The European Central Bank (ECB) is monitoring broad risks across the financial sector and will act to preserve stability in the euro area, ECB vice-president Luis de Guindos said in a speech on April 1.
Mr. De Guindos provided reassurance on the established banking sector in the single currency zone, saying banks had strong capital and liquidity positions but he warned of wider dangers elsewhere in the system.
“…In our view, vulnerabilities in the financial system prevail in the non-bank financial sector, which grew fast and increased its risk-taking during the low interest rate environment,” De Guindos told the Ambrosetti business forum in northern Italy.
He said policy reforms to address these vulnerabilities were critical.

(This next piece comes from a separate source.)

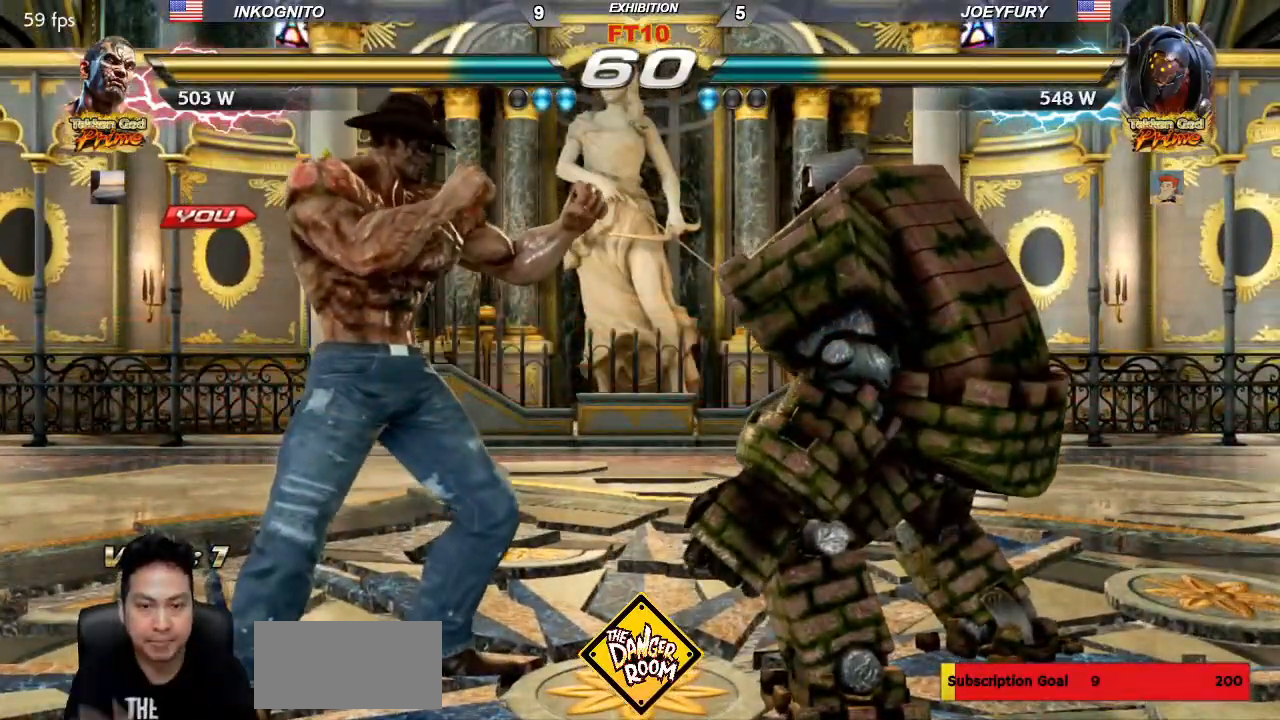
{"dt_ms": 500, "buttons": [], "left_stick": "center", "events": [[367, "TRIANGLE", "down"], [417, "SQUARE", "down"], [450, "TRIANGLE", "up"], [483, "SQUARE", "up"]]}
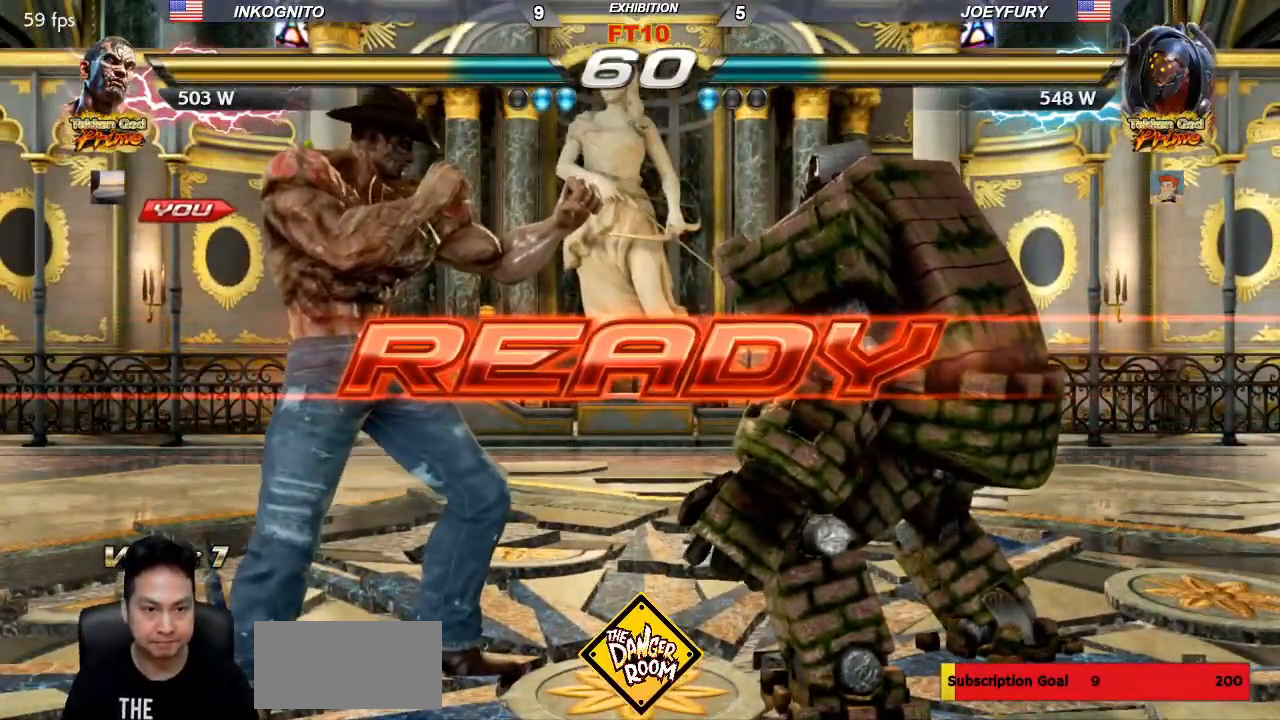
{"dt_ms": 500, "buttons": ["SQUARE"], "left_stick": "center", "events": [[33, "TRIANGLE", "down"], [83, "SQUARE", "down"], [117, "TRIANGLE", "up"], [150, "SQUARE", "up"], [200, "TRIANGLE", "down"], [250, "SQUARE", "down"], [283, "TRIANGLE", "up"], [333, "SQUARE", "up"], [350, "TRIANGLE", "down"], [400, "SQUARE", "down"], [450, "TRIANGLE", "up"]]}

“Priority should be given to policies that help build resilience in the sector, such as by reducing liquidity mismatch, mitigating risk from leverage, and enhancing liquidity preparedness across a broad range of institutions,” he said.
The ECB has been raising interest rates to try to curb rising inflation but there have been concerns that these higher borrowing costs are fuelling turmoil in the financial markets.
Mr. De Guindos said that headline inflation was likely to decline considerably this year but underlying inflation dynamics would remain strong.
“The feedback between higher profit margins, higher wages and higher prices could pose more lasting upside risks to inflation,” he said.